Я возвращаюсь на фронт с тяжелыми сомнениями: должны ли мы воевать? В госпитале познакомился с одним типично русским характером, который многое мне объяснил в нашей национальной истории. Представь себе человека, вечно как бы слегка хмельного – хотя что он тут пьет, где достает спиртное, уму непостижимо! – маленького, но крепенького, как лесной гриб, с редкими курчавыми волосами и быстрыми, часто почему-то рассеянными глазами. Образования почти никакого: выгнали его из третьего класса губернского реального училища за то, что он подговорил пьяного вдрызг ямщика вломиться в директорскую квартиру и крепко, по-русски выругать насмерть перепуганную директоршу. После этого эпизода Никанорыч (так мы зовем его) считает себя социалистом. На фронте он оказался по самой простой причине: с детства испытывает лютую ненависть к неведомым немцам. Окажись наши сегодняшние неприятели французами, англичанами, итальянцами – да кем угодно, хоть жителями Новой Зеландии! – он питал бы к ним те же самые чувства. Что такое, почему? Видит бог, никогда я не понимал этого и никогда не пойму. Во многих людях, похоже, коренится какое-то особое свойство, которое забивает все остальные нормальные человеческие чувства. Свойство это – нелюбовь к инородцам, какими бы они ни были. Может быть, это что-то атавистическое? Племенное разделение на своих и чужих, идущее с тех времен, когда нужно было оберегать свое и грабить чужое? Никакого другого объяснения не приходит мне в голову.

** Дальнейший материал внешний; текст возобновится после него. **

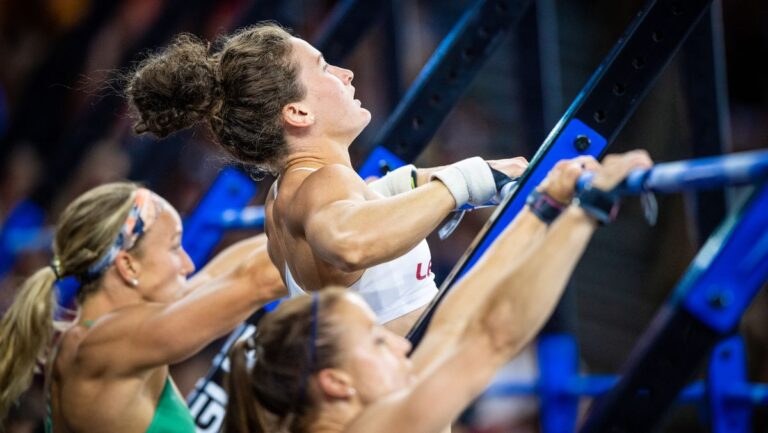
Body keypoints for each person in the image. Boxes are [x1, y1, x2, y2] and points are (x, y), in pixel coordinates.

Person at [125, 23, 529, 335]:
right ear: (298, 113)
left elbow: (356, 212)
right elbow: (348, 242)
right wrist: (468, 178)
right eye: (323, 67)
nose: (347, 73)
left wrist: (455, 179)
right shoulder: (324, 182)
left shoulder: (286, 196)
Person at [222, 150, 654, 433]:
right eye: (377, 341)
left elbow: (451, 325)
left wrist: (543, 208)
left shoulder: (380, 410)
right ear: (336, 383)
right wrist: (588, 210)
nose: (400, 348)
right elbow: (489, 338)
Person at [0, 182, 286, 432]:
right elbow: (259, 281)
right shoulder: (106, 347)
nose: (188, 263)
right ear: (127, 264)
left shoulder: (98, 335)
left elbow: (214, 277)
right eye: (175, 247)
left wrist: (286, 216)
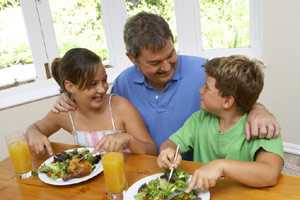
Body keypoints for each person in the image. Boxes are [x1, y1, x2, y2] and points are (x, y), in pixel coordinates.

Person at [52, 12, 280, 155]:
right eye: (155, 62)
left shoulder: (203, 70)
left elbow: (239, 95)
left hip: (196, 164)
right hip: (152, 166)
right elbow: (101, 104)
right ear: (133, 59)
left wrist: (260, 109)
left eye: (171, 54)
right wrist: (68, 97)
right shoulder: (123, 83)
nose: (167, 66)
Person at [157, 55, 283, 191]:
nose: (200, 91)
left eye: (206, 87)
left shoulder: (261, 126)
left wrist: (221, 166)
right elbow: (172, 143)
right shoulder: (199, 119)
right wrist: (167, 151)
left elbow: (270, 174)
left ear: (227, 101)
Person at [26, 48, 156, 156]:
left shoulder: (120, 107)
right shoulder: (66, 112)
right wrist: (33, 133)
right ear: (70, 86)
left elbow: (152, 151)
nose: (102, 88)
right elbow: (34, 129)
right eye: (92, 84)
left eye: (104, 80)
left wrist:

Утро наше в палате начинается с того, что хмельной, но уже аккуратно расчесанный на пробор Никанорыч хватает свою гитару и голосом, не лишенным приятности, начинает петь про Волгу, где он, кстати сказать, отродясь не бывал, потому что вообще нигде, кроме своего городишки, не бывал: «Она ми-и-ила-ая мо-о-оя! Волга-а-а ма-а-атушка!»

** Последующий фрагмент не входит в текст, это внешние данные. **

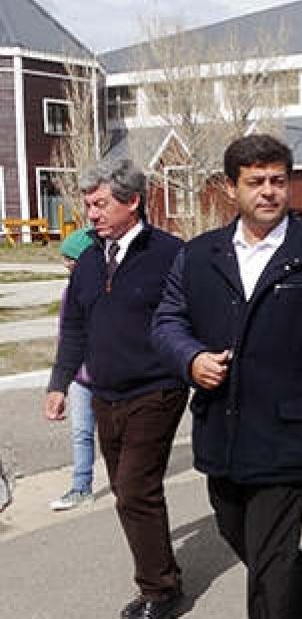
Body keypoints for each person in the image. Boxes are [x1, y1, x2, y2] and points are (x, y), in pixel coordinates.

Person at [153, 134, 302, 619]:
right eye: (256, 182)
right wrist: (191, 359)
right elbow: (167, 322)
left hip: (290, 431)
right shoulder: (198, 256)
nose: (269, 192)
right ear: (232, 187)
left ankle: (289, 599)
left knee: (269, 571)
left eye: (278, 181)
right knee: (238, 532)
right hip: (222, 429)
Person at [43, 159, 187, 619]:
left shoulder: (170, 253)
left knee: (132, 489)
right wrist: (59, 383)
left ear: (132, 201)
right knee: (136, 492)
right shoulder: (87, 260)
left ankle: (160, 593)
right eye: (87, 205)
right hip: (105, 393)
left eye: (100, 204)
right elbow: (76, 328)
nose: (91, 214)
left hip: (157, 388)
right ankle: (163, 571)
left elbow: (195, 316)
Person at [47, 228, 98, 511]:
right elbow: (67, 337)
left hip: (107, 373)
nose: (66, 263)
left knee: (120, 436)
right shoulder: (70, 291)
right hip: (80, 376)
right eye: (64, 258)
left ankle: (129, 486)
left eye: (71, 258)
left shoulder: (104, 287)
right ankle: (81, 487)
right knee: (81, 433)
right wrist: (60, 383)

Работать он никогда не хотел и не любил, но всё повторяет, что ему нужно как можно скорее жениться на богатой и, как он говорит, «сытой» женщине, которая и его будет кормить до самой могилы. При этом он совершенно не боится смерти, вернее сказать, смерть не присутствует в его сознании, и он, говоря о ней, только отшучивается: «живы будем – не помрем», «умирает не старый, а поспелый», «не в горку живется, а под гору», «смерть придет – и на печи найдет». Не знаю, сможет ли Россия, в которой, как я теперь догадываюсь, огромное число таких «никанорычей», когда-нибудь дорасти до своей неопознанной духовной сути? И в чем она, эта ее суть? Может быть, ничего того, о чем так любят рассуждать наши славянофилы и прочие философы, не было и нет, а есть только глухие одинокие вспышки какого-то необузданного духовного подполья? И хаос, и бешенство, и лень, и эта кроткая и одновременно бесшабашная смелость, типичная для русского солдата, который сам не знает, за что воюет, но воюет на совесть, «раз начальство приказало», – всё это я понимаю теперь совсем иначе, чем раньше, и мне было бы, о чем поговорить и даже поспорить с «великим старцем», которого я еще недавно играл с налепленным носом и приклеенными бровями.

При этом я рад, что вырываюсь наконец из госпиталя. Сил больше нет терпеть этот едкий человеческий запах, испарения плевков (как ни моют наш пол, он всё равно всегда заплеван!), запах недоеденных щей, сброшенных сапог, топот по коридору больных и раненых, которые всю ночь ходят в отхожее место, стоны, бред, выкрики, душу выматывающий храп, то звонкий, то густой, то сплошной, то прерывистый, храп изо всех углов…

Прости мне, что пишу это. Если я, даст бог, доберусь до тебя, клянусь всем на свете: ни о чем таком мы не станем с тобой говорить.